AUTHOR=Mohammed Asmaa , Shaker Olfat G. , Khalil Mahmoud A. F. , Abu-El-Azayem Abeer K. , Samy Amira , Fathy Shaimaa A. , AbdElguaad Mohamed M. K. , Mahmoud Fatma A. M. , Erfan Randa TITLE=Circulating miR-206, miR-181b, and miR-21 as promising biomarkers in hypothyroidism and their relationship to related hyperlipidemia and hepatic steatosis JOURNAL=Frontiers in Molecular Biosciences VOLUME=11 YEAR=2024 URL=https://www.frontiersin.org/journals/molecular-biosciences/articles/10.3389/fmolb.2024.1307512 DOI=10.3389/fmolb.2024.1307512 ISSN=2296-889X ABSTRACT=

Background: Thyroid hormones (THs) signaling has profound effects on many physiological processes. The regulation of THs signaling in various tissues involves the action of microRNAs (miRNAs) on thyroid deiodinases and receptors. THs regulate the expression of certain miRNAs and their target messenger RNAs (mRNAs) in various tissues and cells. The modulation of miRNA levels by THs affects their functions in processes such as liver lipid metabolism, skin physiology, and muscle and heart performance.

Aim: This research aimed to investigate miR-181b, miR-206, and miR-21 in the serum of patients with subclinical and overt hypothyroidism to determine their possible role in the diagnosis of the disease and their relationship to clinical disorders related to hypothyroidism.

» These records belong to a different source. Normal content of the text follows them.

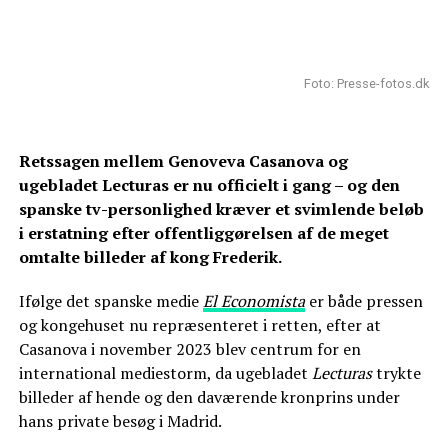
Foto: Presse-fotos.dk
Retssagen mellem Genoveva Casanova og
ugebladet Lecturas er nu officielt i gang – og den
spanske tv-personlighed kræver et svimlende beløb
i erstatning efter offentliggørelsen af de meget
omtalte billeder af kong Frederik.
Ifølge det spanske medie
El Economista
er både pressen
og kongehuset nu repræsenteret i retten, efter at
Casanova i november 2023 blev centrum for en
international mediestorm, da ugebladet
Lecturas
trykte
billeder af hende og den daværende kronprins under
hans private besøg i Madrid.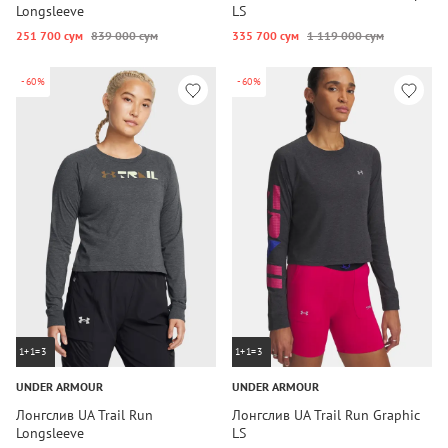
Longsleeve
LS
251 700 сум
839 000 сум
335 700 сум
1 119 000 сум
-60%
-60%
1+1=3
1+1=3
UNDER ARMOUR
UNDER ARMOUR
Лонгслив UA Trail Run
Лонгслив UA Trail Run Graphic
Longsleeve
LS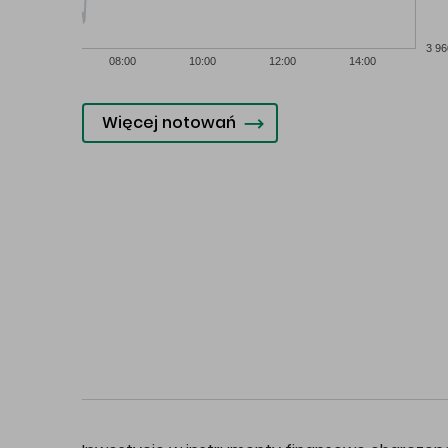
3 96
08:00
10:00
12:00
14:00
Więcej notowań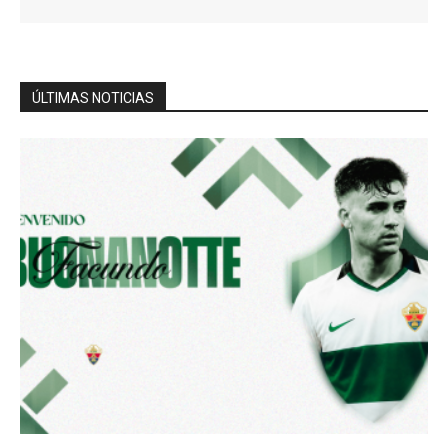
ÚLTIMAS NOTICIAS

Methods: This study included ninety participants, divided evenly into three groups as follows: patients with overt hypothyroidism diagnosed clinically, radiologically, and by investigation, subclinical hypothyroid patients, and healthy volunteers. The patients had a thorough medical history and underwent a clinical examination. Laboratory tests included plasma cholesterol, LDL, HDL, TGs, liver and renal function tests, CBC, fasting insulin, HOMA-IR, HbA1c, TSH, and free T4. The serum levels of miR-21, miR-206, and miR-181b were measured using qRT-PCR.

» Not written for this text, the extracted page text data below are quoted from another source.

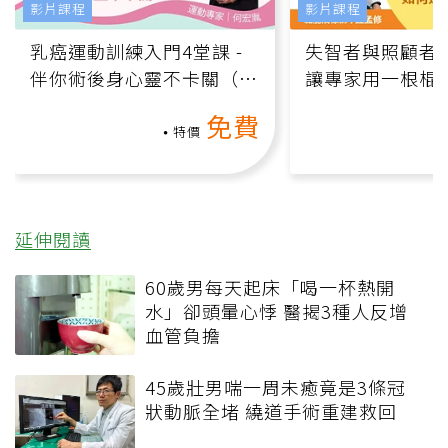
影片課程
影片課程
乳癌運動訓練入門4堂課 -
失智者與照顧者
伴你術後身心靈不卡關（線
讓專家用一根棍
上影音課）
何逆轉退化大腦
免費
課）
特價
延伸閱讀
60歲男每天起床「喝一杯熱開
水」卻頭暈心悸 醫揭3種人反增
血管負擔
45歲壯男喘一周未癒竟是3條冠
狀動脈全堵 繞道手術重建救回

Results: miR-206 and miR-181b levels were higher in the subclinical group, followed by the hypothyroid and control groups. For miR-21, there was a significantly lower mean value in both the hypothyroid and subclinical groups than in the control group, with no difference between the two groups. Both miR-206 and miR-181b showed a significant negative association with albumin and free T4 levels and a significant direct association with GGT, ALT, AST, creatinine, uric acid, TGs, TC, LDL, TSH, thyroid volume, and CAP score. The same correlation pattern was observed for miR-181b, except that it was not significantly correlated with the TGs. For miR-21 levels, there was a significant positive correlation with albumin, free T4 level, and kPa score and a negative correlation with GGT, ALT, AST, creatinine, uric acid, HOMA-IR, HbA1c, TC, LDL, TSH, and CAP score. Cases with F1 kPa score and S2 CAP scores had significantly higher averages for miR-206 and miR-181b, with a p-value of 0.05. Moreover, miR-21 levels were significantly lower in the S2 CAP score group.

Conclusion: These miRNAs (miR-206, miR-181b, and miR-21) may be used as diagnostic biomarkers for hypothyroidism. They may be used as therapeutic targets to control dyslipidemia and hepatic steatosis during hypothyroid disease.